We have no security metrics yet (that's happening ~now, we are working on the concept review) - this will be included in that work.

The layering question is one of the prime questions for our concept and design.

[markdroth]

If we haven't implemented this as part of this feature, how about we leave the metric out of this gRFC and include it in the forthcoming gRFC for all of the security-related metrics?

[markdroth]

This is moving in the right direction!

Please let me know if you have any questions.
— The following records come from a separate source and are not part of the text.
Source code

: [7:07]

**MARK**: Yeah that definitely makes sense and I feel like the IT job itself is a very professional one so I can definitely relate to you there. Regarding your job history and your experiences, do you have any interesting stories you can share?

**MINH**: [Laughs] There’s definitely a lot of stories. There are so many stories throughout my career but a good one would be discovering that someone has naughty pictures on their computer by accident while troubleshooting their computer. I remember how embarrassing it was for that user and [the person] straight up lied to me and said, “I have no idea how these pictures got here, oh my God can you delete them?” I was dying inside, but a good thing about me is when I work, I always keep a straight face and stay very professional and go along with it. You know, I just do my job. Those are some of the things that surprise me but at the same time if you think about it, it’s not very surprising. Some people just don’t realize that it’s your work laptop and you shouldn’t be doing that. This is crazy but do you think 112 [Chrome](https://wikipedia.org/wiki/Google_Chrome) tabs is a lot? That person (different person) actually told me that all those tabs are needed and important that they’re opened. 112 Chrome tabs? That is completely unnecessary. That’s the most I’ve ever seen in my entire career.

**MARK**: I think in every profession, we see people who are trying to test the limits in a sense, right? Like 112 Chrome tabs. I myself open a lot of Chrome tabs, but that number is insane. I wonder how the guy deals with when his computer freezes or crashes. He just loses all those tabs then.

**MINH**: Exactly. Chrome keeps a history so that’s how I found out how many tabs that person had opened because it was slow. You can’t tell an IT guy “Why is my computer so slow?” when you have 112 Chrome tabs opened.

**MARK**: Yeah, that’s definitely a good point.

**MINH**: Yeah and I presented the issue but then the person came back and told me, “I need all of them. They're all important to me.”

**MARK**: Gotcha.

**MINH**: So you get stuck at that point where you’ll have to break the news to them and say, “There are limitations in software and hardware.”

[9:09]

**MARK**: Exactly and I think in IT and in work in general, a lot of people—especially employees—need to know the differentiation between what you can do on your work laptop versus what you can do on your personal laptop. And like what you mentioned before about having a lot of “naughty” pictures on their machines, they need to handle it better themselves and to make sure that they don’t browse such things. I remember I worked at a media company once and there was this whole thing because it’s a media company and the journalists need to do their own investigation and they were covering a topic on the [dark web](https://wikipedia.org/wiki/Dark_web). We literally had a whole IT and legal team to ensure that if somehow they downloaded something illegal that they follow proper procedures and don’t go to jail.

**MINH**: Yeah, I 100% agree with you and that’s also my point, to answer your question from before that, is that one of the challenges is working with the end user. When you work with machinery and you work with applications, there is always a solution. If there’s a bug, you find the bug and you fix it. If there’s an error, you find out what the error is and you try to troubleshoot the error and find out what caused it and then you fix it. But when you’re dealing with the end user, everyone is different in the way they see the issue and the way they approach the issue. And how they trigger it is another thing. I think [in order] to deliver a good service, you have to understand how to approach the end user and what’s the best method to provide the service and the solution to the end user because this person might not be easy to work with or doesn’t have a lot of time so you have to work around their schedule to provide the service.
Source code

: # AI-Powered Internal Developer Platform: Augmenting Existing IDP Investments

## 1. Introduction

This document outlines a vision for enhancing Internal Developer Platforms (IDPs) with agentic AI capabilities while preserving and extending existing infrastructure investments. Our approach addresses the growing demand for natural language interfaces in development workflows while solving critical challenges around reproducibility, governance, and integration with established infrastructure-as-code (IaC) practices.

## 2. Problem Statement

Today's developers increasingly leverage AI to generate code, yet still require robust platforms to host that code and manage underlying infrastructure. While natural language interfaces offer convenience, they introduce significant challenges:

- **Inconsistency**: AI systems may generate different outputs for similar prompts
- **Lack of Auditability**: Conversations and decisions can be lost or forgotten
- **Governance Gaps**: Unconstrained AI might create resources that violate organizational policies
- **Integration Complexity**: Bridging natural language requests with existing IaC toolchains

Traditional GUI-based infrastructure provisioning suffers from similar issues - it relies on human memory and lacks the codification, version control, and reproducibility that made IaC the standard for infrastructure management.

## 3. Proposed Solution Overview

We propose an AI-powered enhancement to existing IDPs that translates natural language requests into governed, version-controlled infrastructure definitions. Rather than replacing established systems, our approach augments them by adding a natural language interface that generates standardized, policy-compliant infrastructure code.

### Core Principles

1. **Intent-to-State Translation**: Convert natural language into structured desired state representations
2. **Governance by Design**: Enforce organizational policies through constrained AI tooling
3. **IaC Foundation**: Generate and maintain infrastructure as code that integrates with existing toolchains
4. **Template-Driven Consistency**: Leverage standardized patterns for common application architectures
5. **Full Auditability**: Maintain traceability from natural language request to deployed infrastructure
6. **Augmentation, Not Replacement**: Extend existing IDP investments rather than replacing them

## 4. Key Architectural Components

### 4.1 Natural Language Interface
Thanks!

[markdroth]

Please change these lines to:

* [A66: OpenTelemetry Metrics][A66]
* [A79: Non-per-call Metrics Architecture][A79]

[markdroth]

This should say c++ instead of just c.

[markdroth]

This should explicitly state that we are going to deprecate StaticDataCertificateProvider.

[markdroth]

Links to codesearch don't work in OSS. Please use github links instead.

[markdroth]

Please put a comment here saying that this is the existing method, which is now marked as deprecated.

Also, please add a comment before the last two methods indicating that those are the new methods being added in this design.

[markdroth]

The description for this label should note that it's the existing label defined in A66.

[markdroth]

Suggest adding a sentence in its own paragraph before this table:

"""
The new metric will use the following labels:
"""

[markdroth]

Suggest adding a sentence before this table:

"""
Here is the new metric we will add:
"""

[markdroth]

We will want the values for this label to be the same in all languages. Is that going to be a problem if we define the values via a C++ enum?

[markdroth]

If we haven't implemented this as part of this feature, how about we leave the metric out of this gRFC and include it in the forthcoming gRFC for all of the security-related metrics?